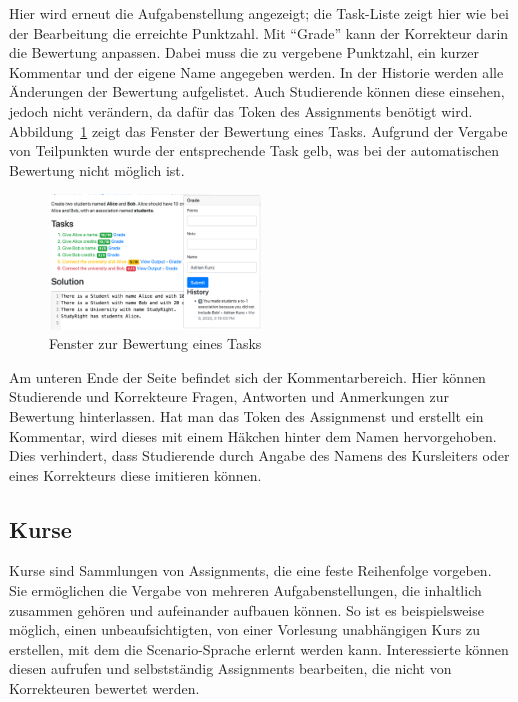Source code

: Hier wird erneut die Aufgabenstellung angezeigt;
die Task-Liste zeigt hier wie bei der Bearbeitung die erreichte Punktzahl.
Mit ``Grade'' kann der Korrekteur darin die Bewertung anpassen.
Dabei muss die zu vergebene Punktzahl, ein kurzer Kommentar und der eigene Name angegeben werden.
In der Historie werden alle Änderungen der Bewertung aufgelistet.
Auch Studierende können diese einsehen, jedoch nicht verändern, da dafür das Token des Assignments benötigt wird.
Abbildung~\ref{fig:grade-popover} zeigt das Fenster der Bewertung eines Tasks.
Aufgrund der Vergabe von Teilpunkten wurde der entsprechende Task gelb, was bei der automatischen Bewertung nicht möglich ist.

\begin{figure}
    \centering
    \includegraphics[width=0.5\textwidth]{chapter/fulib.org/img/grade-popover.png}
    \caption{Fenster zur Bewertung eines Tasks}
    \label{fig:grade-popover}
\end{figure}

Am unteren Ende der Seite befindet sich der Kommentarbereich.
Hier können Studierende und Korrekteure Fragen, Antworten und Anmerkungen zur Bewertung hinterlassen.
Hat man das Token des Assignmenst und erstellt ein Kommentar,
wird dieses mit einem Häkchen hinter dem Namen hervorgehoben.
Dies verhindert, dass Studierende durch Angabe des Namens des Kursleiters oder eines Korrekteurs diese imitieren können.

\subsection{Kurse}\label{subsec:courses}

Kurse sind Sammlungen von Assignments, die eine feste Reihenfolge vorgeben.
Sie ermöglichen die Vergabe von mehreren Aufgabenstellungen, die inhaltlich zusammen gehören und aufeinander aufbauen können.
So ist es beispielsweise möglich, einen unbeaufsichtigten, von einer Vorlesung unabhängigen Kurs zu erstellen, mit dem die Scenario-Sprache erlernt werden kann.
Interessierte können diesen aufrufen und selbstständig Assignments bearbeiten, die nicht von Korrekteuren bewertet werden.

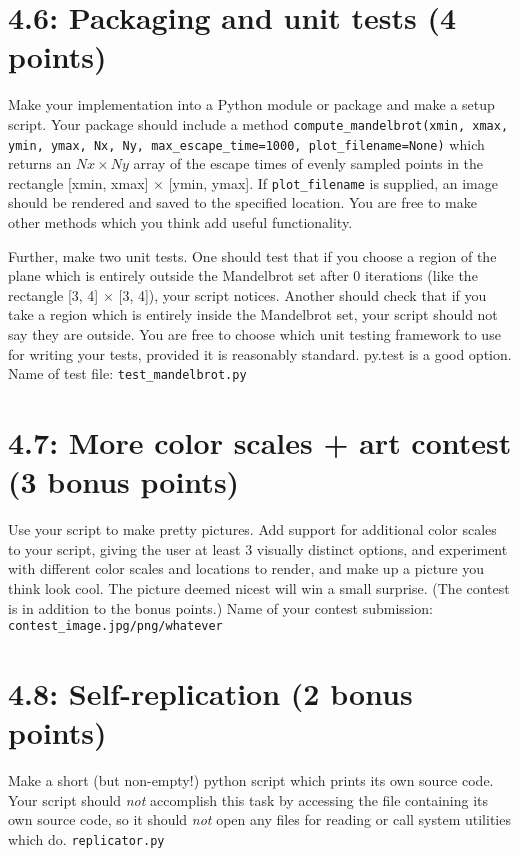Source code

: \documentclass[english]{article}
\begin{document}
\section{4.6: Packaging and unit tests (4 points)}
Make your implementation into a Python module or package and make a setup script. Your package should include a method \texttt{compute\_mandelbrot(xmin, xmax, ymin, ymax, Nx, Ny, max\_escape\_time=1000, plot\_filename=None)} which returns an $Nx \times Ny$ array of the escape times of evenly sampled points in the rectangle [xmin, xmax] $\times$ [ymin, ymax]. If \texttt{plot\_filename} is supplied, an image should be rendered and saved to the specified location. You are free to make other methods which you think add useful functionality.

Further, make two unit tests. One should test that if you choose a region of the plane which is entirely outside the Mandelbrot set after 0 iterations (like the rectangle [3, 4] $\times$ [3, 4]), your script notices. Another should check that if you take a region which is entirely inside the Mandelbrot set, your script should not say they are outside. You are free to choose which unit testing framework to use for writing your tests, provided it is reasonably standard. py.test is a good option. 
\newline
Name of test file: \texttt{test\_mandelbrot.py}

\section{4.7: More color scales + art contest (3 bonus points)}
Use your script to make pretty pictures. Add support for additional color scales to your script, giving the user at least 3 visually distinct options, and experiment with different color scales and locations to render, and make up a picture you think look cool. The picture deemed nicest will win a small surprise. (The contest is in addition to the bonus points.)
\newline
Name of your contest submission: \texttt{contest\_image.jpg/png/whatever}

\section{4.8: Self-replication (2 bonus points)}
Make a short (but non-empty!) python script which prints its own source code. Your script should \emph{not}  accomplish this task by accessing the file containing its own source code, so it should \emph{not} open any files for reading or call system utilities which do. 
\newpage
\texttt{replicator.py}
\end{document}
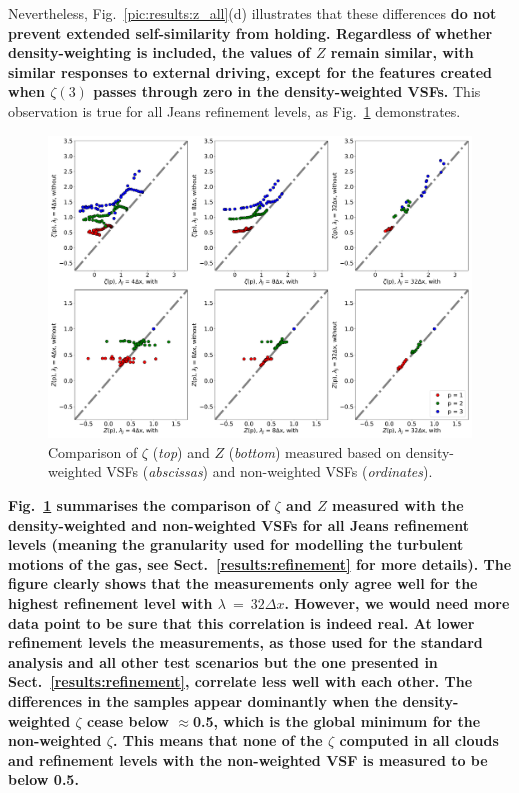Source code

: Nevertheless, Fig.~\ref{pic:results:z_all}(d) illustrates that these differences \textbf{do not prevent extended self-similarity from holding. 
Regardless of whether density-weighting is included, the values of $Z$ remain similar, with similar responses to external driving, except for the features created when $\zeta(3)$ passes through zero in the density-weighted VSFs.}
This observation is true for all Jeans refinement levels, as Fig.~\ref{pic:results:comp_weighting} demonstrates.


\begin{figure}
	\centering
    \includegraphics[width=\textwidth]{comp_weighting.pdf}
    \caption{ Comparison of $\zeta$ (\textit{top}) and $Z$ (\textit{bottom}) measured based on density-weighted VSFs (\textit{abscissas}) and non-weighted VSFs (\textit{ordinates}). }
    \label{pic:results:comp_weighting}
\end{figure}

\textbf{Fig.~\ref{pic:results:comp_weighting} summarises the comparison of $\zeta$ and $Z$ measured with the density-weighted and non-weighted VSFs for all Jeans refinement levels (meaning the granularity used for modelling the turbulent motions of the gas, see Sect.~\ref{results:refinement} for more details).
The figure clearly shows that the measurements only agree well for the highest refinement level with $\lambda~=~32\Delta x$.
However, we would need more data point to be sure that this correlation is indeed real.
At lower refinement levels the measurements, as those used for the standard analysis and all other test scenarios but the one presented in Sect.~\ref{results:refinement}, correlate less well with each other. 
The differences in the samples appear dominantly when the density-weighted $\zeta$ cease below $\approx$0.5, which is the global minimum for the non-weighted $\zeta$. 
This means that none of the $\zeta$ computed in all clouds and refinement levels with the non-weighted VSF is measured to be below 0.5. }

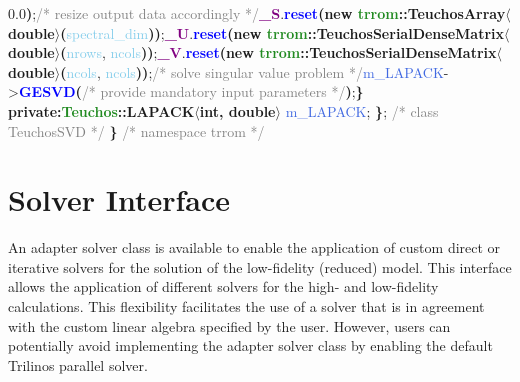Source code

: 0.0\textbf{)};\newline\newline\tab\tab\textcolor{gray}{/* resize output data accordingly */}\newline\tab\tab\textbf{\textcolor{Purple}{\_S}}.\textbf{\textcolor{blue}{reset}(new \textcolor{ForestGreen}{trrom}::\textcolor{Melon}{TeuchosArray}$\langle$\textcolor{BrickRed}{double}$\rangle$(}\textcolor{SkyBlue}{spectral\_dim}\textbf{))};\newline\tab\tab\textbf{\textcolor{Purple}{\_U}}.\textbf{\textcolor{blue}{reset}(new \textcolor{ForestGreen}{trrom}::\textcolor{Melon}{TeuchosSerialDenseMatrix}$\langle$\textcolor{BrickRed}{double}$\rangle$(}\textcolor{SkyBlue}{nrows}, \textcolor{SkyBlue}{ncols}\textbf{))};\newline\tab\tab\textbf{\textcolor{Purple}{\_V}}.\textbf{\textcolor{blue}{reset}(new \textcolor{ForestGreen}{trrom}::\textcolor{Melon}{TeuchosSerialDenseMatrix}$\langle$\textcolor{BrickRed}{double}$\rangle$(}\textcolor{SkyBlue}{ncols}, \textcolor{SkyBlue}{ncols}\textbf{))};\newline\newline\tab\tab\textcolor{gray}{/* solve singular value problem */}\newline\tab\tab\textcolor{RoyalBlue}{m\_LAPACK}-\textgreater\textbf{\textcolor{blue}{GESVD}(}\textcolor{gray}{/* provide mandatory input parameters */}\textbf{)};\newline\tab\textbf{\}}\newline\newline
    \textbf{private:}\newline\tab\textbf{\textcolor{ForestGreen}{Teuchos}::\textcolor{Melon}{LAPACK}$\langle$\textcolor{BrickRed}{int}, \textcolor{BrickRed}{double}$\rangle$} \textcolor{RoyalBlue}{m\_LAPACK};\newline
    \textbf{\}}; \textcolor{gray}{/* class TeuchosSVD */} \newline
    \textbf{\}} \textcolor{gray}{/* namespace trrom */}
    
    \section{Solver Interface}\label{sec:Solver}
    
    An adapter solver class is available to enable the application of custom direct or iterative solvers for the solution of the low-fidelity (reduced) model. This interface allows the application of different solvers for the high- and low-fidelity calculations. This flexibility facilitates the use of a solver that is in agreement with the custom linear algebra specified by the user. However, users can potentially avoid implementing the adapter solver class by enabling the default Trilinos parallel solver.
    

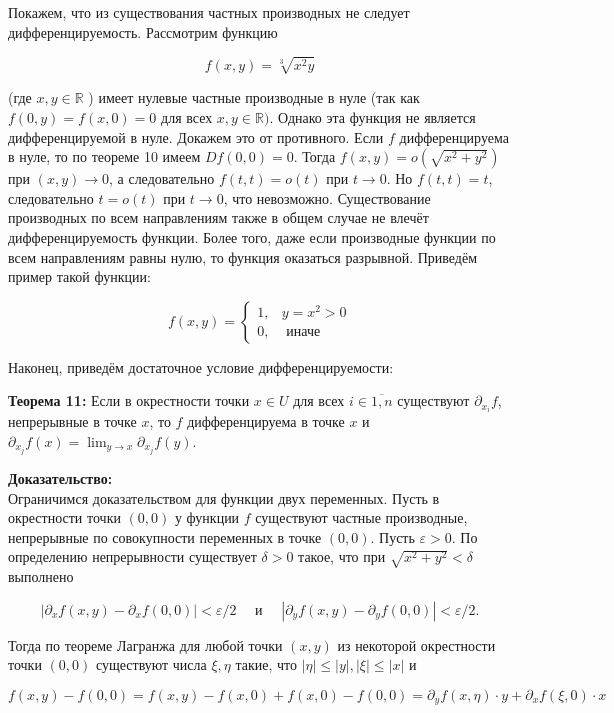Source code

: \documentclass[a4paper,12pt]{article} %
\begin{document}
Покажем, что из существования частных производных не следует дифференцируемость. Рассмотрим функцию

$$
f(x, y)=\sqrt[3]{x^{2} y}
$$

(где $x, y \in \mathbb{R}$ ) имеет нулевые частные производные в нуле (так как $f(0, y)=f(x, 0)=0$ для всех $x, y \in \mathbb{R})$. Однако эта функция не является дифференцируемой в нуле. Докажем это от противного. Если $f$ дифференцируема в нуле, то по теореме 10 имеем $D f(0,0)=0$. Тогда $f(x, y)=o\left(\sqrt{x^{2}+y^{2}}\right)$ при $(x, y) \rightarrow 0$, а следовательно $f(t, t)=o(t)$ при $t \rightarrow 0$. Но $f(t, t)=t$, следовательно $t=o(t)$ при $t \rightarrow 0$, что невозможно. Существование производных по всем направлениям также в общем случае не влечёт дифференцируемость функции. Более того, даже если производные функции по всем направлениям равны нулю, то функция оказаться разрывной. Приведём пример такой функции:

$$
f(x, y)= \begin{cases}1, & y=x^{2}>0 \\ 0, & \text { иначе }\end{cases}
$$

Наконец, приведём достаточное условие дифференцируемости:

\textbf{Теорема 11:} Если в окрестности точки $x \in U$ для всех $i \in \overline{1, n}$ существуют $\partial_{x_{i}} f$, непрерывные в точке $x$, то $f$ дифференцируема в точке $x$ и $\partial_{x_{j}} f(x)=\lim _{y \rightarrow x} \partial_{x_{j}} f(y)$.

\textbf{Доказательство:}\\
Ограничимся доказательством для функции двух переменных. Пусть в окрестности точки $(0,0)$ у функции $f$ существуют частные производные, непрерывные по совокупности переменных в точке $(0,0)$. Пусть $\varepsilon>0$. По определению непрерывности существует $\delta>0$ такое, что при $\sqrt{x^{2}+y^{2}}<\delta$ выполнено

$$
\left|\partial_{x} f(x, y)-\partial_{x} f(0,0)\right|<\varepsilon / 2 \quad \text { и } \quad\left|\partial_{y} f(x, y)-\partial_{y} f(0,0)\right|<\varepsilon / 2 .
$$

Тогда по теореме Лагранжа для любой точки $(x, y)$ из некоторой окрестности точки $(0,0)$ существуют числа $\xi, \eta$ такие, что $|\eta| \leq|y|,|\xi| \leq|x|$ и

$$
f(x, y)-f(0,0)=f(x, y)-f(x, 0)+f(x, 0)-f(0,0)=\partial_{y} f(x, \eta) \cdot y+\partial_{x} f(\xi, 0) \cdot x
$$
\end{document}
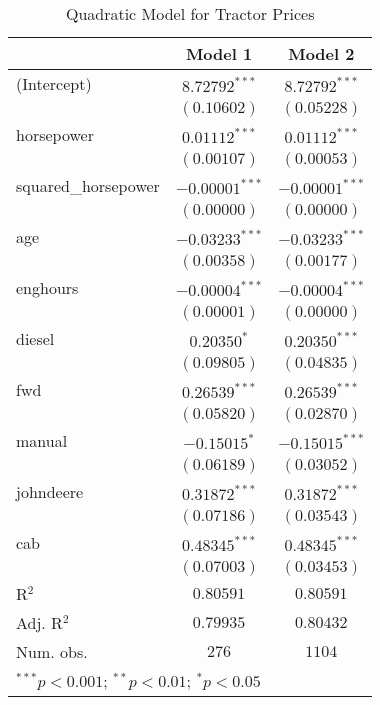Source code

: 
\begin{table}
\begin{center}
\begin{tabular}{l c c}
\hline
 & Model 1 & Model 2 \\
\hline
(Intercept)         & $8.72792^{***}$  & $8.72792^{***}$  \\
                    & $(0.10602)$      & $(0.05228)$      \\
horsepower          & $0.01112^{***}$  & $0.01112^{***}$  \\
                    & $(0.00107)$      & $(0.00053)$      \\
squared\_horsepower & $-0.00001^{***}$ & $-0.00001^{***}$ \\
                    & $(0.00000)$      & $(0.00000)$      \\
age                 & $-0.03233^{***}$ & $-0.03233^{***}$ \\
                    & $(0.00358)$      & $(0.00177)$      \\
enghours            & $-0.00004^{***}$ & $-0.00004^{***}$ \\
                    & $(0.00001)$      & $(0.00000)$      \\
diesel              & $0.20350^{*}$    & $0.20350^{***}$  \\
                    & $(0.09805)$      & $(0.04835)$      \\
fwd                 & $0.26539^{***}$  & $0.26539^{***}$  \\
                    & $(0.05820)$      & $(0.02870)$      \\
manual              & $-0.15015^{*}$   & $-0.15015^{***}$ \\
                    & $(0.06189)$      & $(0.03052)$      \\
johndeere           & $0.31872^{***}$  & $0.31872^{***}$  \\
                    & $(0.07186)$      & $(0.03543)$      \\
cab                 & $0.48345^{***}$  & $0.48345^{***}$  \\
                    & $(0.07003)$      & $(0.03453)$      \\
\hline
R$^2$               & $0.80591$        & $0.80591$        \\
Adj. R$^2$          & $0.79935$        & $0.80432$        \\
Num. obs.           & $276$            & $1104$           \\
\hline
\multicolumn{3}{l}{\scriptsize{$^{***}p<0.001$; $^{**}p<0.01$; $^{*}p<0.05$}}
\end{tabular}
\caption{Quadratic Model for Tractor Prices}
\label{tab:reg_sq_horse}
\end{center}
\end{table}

Work item. Pictures stay out. Print the lines of the records above exactly, from the first through the one with "Bewertung eines Tasks.".

Answer to the exercise.
Source code

: Hier wird erneut die Aufgabenstellung angezeigt;
die Task-Liste zeigt hier wie bei der Bearbeitung die erreichte Punktzahl.
Mit ``Grade'' kann der Korrekteur darin die Bewertung anpassen.
Dabei muss die zu vergebene Punktzahl, ein kurzer Kommentar und der eigene Name angegeben werden.
In der Historie werden alle Änderungen der Bewertung aufgelistet.
Auch Studierende können diese einsehen, jedoch nicht verändern, da dafür das Token des Assignments benötigt wird.
Abbildung~\ref{fig:grade-popover} zeigt das Fenster der Bewertung eines Tasks.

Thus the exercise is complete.